▸ Your goal:
Reproduce every line of the listing below verbatim, and leave the pictures out of your copy.

Extracted listing:
········

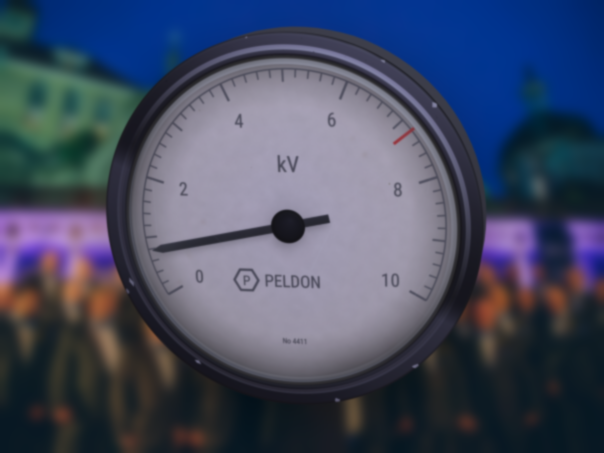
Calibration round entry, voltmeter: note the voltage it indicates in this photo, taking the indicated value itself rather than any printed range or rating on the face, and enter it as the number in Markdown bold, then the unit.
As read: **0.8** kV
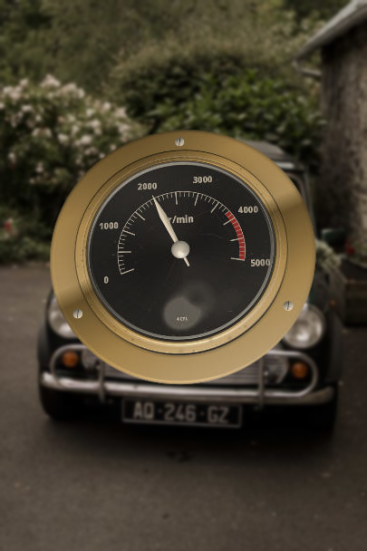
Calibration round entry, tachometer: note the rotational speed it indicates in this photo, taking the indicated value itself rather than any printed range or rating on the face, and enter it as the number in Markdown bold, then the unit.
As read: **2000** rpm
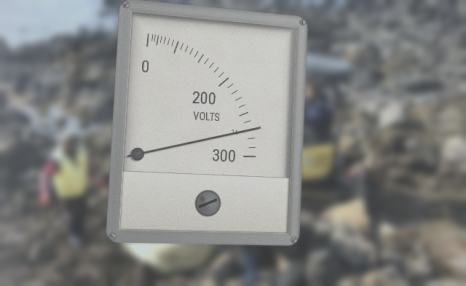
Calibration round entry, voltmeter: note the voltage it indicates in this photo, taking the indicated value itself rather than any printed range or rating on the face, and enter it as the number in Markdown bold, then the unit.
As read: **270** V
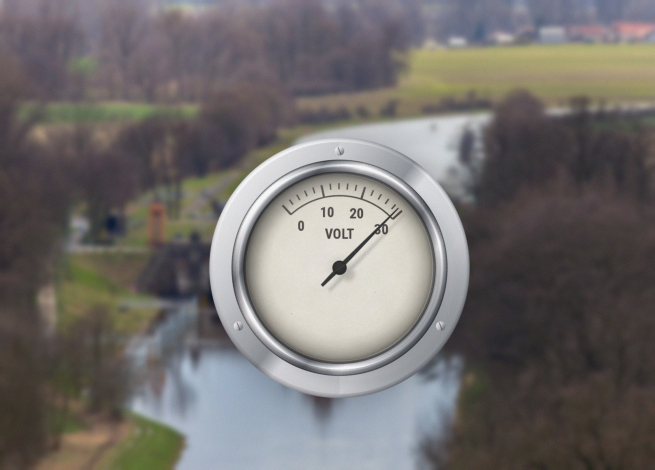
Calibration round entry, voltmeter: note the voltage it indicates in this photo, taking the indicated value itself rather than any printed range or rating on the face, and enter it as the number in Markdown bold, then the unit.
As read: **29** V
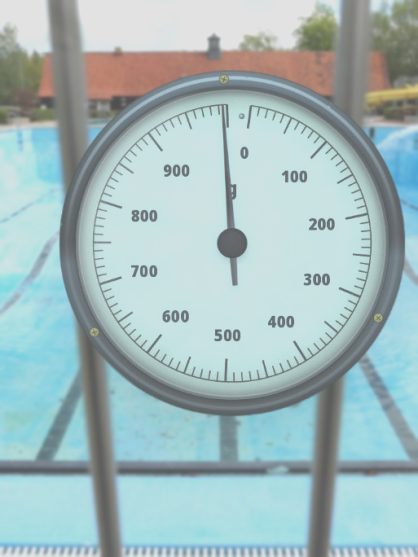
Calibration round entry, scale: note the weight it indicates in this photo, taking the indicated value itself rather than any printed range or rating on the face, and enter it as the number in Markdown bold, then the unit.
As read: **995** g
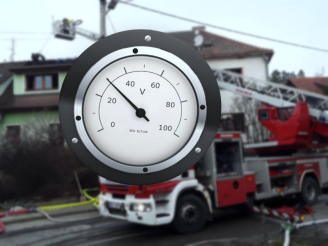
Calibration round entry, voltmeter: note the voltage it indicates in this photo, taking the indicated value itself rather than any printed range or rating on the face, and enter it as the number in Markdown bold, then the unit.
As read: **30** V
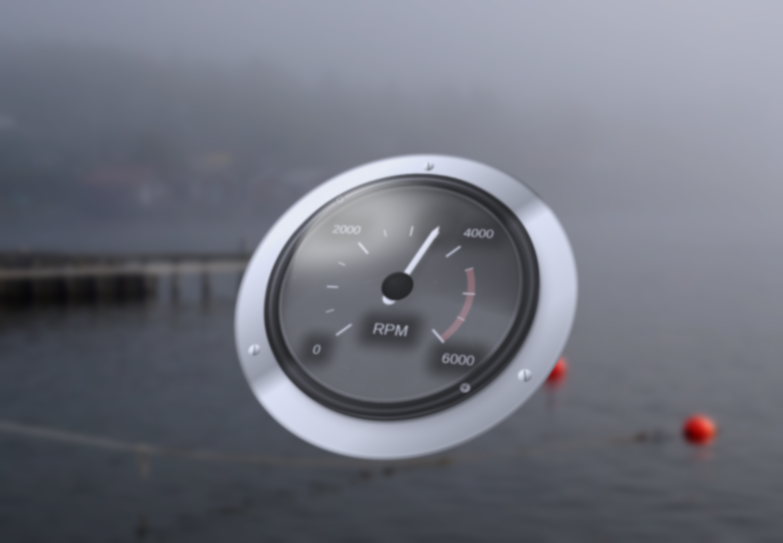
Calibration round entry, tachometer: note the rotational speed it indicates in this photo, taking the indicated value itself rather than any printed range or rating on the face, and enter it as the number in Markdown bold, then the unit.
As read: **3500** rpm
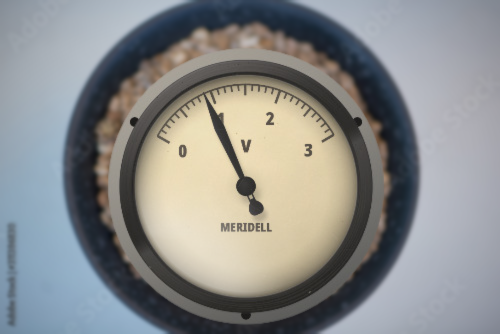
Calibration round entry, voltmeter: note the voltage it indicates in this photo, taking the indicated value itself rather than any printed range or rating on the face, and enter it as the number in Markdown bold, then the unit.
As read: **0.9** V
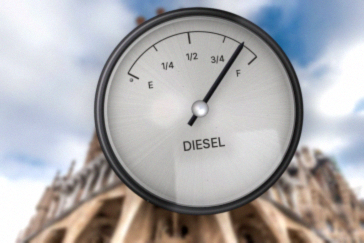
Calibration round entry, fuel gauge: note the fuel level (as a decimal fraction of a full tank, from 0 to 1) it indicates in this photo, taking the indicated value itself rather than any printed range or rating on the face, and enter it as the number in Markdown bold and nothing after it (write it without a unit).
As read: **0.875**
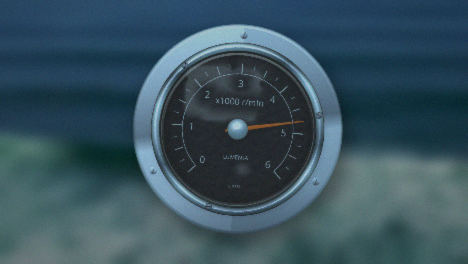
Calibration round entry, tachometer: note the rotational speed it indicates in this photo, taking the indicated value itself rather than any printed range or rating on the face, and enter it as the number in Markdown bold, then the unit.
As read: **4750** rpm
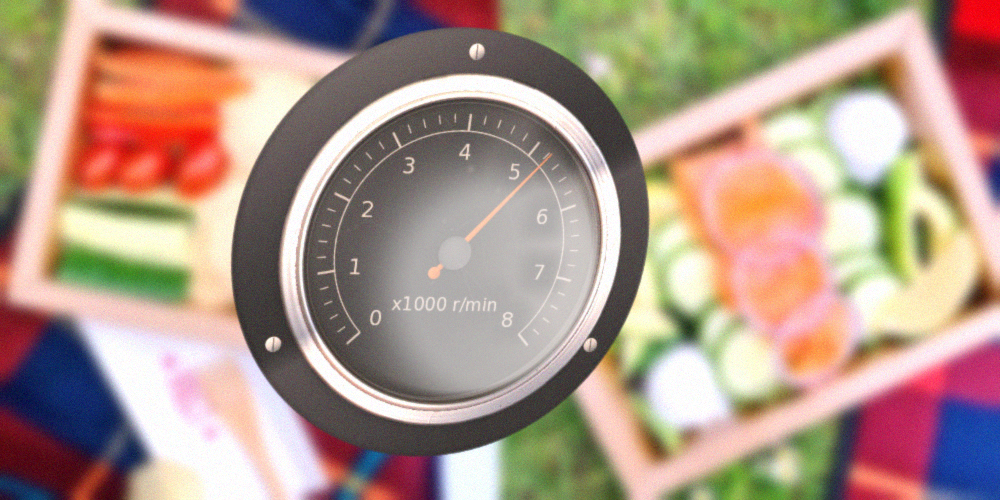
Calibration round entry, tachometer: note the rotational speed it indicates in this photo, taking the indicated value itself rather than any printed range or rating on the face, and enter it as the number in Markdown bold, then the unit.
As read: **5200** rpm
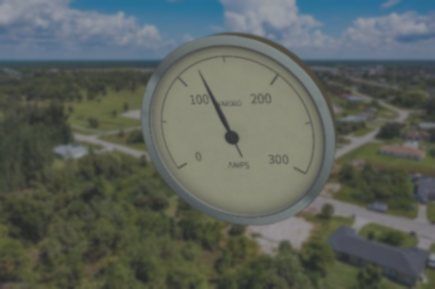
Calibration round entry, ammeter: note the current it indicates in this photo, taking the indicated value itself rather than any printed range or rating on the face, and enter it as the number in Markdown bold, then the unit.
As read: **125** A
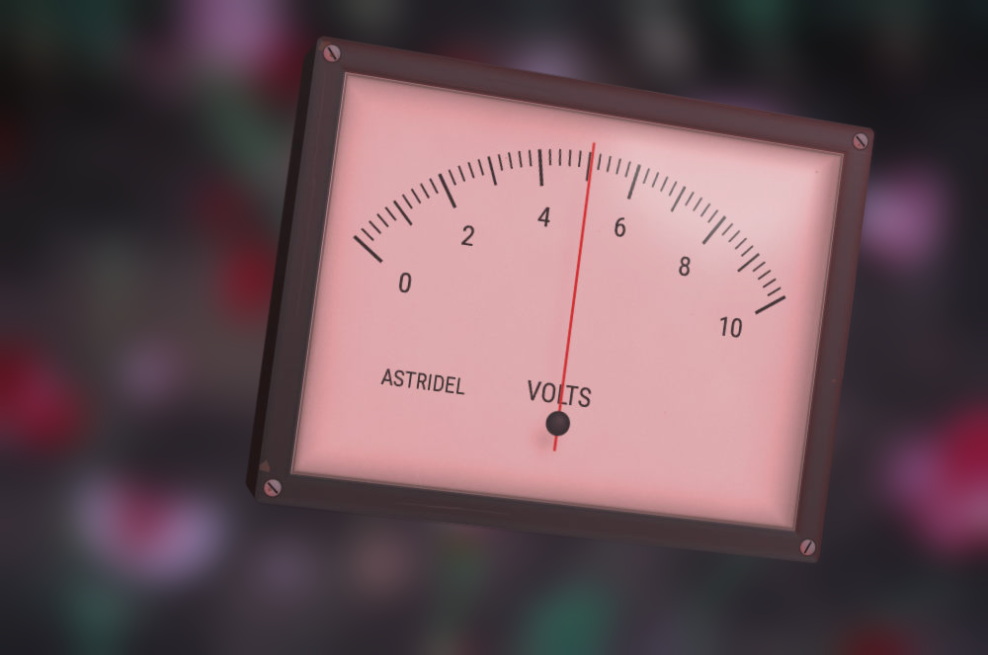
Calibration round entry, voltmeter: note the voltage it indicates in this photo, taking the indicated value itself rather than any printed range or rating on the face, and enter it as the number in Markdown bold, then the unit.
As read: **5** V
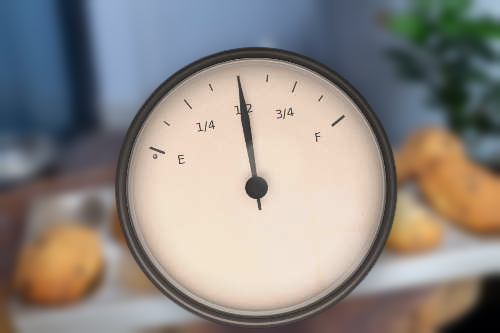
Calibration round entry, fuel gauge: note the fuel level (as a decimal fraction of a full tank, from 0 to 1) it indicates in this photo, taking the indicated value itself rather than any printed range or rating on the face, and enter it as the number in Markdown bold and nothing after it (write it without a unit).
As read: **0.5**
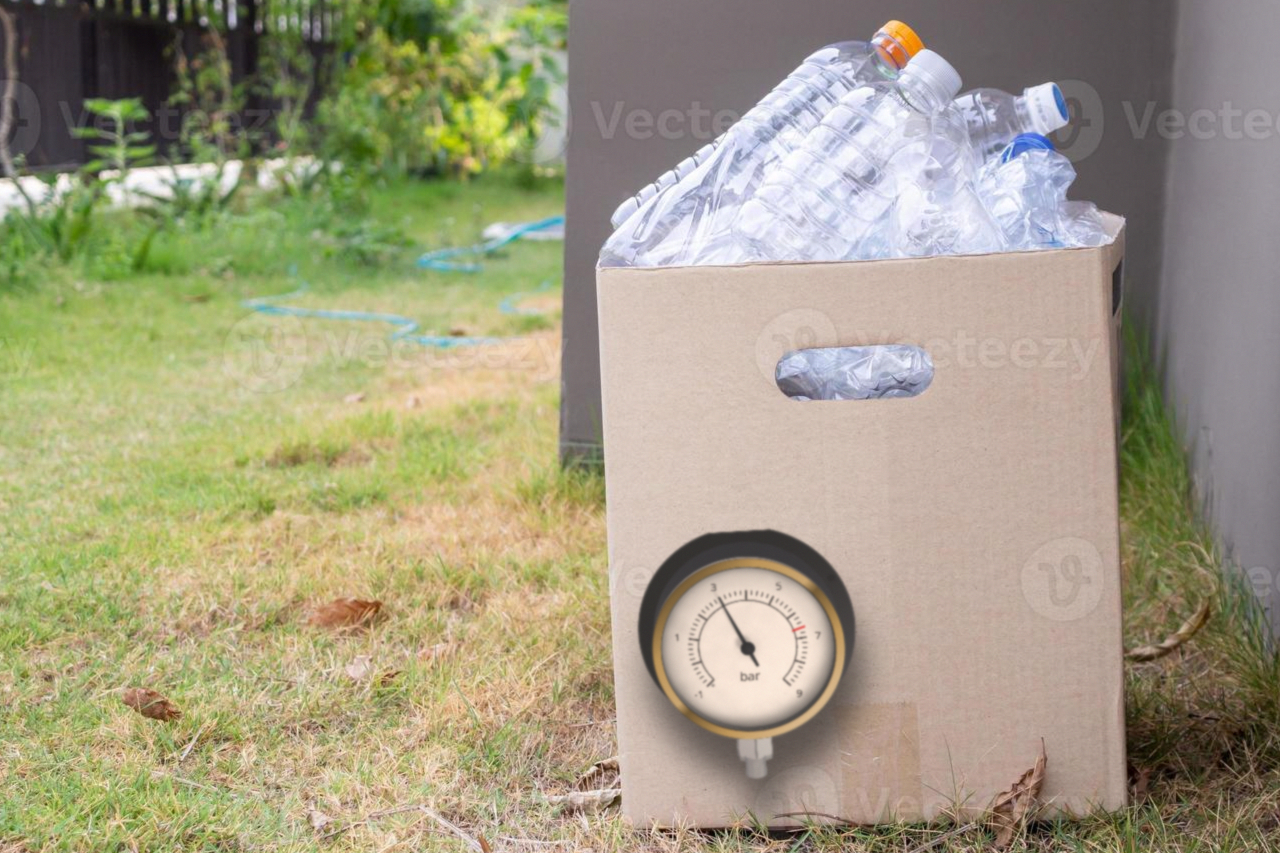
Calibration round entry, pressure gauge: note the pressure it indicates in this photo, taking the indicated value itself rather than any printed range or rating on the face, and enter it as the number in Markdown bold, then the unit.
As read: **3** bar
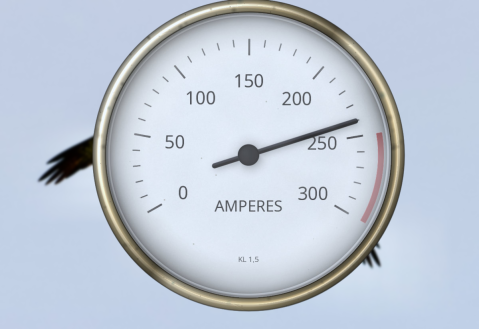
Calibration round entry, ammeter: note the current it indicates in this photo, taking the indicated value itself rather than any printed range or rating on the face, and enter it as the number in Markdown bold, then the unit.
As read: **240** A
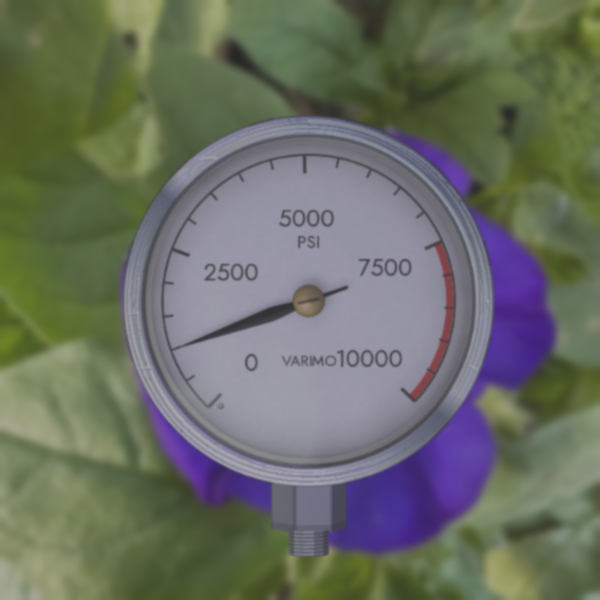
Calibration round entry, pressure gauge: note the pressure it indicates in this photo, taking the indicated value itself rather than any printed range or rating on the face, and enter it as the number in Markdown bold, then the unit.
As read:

········

▸ Task output:
Calibration round entry, voltmeter: note the voltage it indicates in this photo, taking the indicated value itself rather than any printed range or rating on the face, and enter it as the number in Markdown bold, then the unit.
As read: **0.8** kV
Calibration round entry, tachometer: note the rotational speed it indicates in this photo, taking the indicated value itself rather than any printed range or rating on the face, and enter it as the number in Markdown bold, then the unit.
As read: **2000** rpm
Calibration round entry, voltmeter: note the voltage it indicates in this photo, taking the indicated value itself rather than any printed range or rating on the face, and enter it as the number in Markdown bold, then the unit.
As read: **270** V
Calibration round entry, voltmeter: note the voltage it indicates in this photo, taking the indicated value itself rather than any printed range or rating on the face, and enter it as the number in Markdown bold, then the unit.
As read: **29** V
Calibration round entry, scale: note the weight it indicates in this photo, taking the indicated value itself rather than any printed range or rating on the face, and enter it as the number in Markdown bold, then the unit.
As read: **995** g
Calibration round entry, voltmeter: note the voltage it indicates in this photo, taking the indicated value itself rather than any printed range or rating on the face, and enter it as the number in Markdown bold, then the unit.
As read: **30** V
Calibration round entry, tachometer: note the rotational speed it indicates in this photo, taking the indicated value itself rather than any printed range or rating on the face, and enter it as the number in Markdown bold, then the unit.
As read: **3500** rpm
Calibration round entry, voltmeter: note the voltage it indicates in this photo, taking the indicated value itself rather than any printed range or rating on the face, and enter it as the number in Markdown bold, then the unit.
As read: **0.9** V
Calibration round entry, fuel gauge: note the fuel level (as a decimal fraction of a full tank, from 0 to 1) it indicates in this photo, taking the indicated value itself rather than any printed range or rating on the face, and enter it as the number in Markdown bold and nothing after it (write it without a unit).
As read: **0.875**
Calibration round entry, tachometer: note the rotational speed it indicates in this photo, taking the indicated value itself rather than any printed range or rating on the face, and enter it as the number in Markdown bold, then the unit.
As read: **4750** rpm
Calibration round entry, tachometer: note the rotational speed it indicates in this photo, taking the indicated value itself rather than any printed range or rating on the face, and enter it as the number in Markdown bold, then the unit.
As read: **5200** rpm
Calibration round entry, ammeter: note the current it indicates in this photo, taking the indicated value itself rather than any printed range or rating on the face, and enter it as the number in Markdown bold, then the unit.
As read: **125** A
Calibration round entry, voltmeter: note the voltage it indicates in this photo, taking the indicated value itself rather than any printed range or rating on the face, and enter it as the number in Markdown bold, then the unit.
As read: **5** V
Calibration round entry, fuel gauge: note the fuel level (as a decimal fraction of a full tank, from 0 to 1) it indicates in this photo, taking the indicated value itself rather than any printed range or rating on the face, and enter it as the number in Markdown bold and nothing after it (write it without a unit).
As read: **0.5**
Calibration round entry, pressure gauge: note the pressure it indicates in this photo, taking the indicated value itself rather than any printed range or rating on the face, and enter it as the number in Markdown bold, then the unit.
As read: **3** bar
Calibration round entry, ammeter: note the current it indicates in this photo, taking the indicated value itself rather than any printed range or rating on the face, and enter it as the number in Markdown bold, then the unit.
As read: **240** A
Calibration round entry, pressure gauge: note the pressure it indicates in this photo, taking the indicated value itself rather than any printed range or rating on the face, and enter it as the number in Markdown bold, then the unit.
As read:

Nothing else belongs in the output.